WORKING DATA: Begin

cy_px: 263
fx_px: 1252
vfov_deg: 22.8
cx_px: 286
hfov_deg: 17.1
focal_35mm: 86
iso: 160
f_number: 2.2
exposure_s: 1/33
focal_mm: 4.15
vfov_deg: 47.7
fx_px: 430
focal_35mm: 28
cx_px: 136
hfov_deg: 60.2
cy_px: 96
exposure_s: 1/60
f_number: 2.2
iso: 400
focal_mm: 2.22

WORKING DATA: End
WORKING DATA: Begin

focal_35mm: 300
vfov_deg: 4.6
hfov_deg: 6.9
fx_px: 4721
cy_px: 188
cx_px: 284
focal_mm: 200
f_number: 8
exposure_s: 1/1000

WORKING DATA: End
WORKING DATA: Begin

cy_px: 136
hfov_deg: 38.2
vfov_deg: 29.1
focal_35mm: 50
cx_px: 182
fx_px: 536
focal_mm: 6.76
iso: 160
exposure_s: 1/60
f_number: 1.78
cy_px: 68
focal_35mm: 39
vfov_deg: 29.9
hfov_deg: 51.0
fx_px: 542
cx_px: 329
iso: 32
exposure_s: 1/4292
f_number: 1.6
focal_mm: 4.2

WORKING DATA: End

» WHAT YOU HAVE TO DO: Look back at the entries above. Retype the line with "hfov_deg: 51.0", the line with "focal_mm: 4.2", and all lines in between.

» SOLVED EXERCISE:
hfov_deg: 51.0
fx_px: 542
cx_px: 329
iso: 32
exposure_s: 1/4292
f_number: 1.6
focal_mm: 4.2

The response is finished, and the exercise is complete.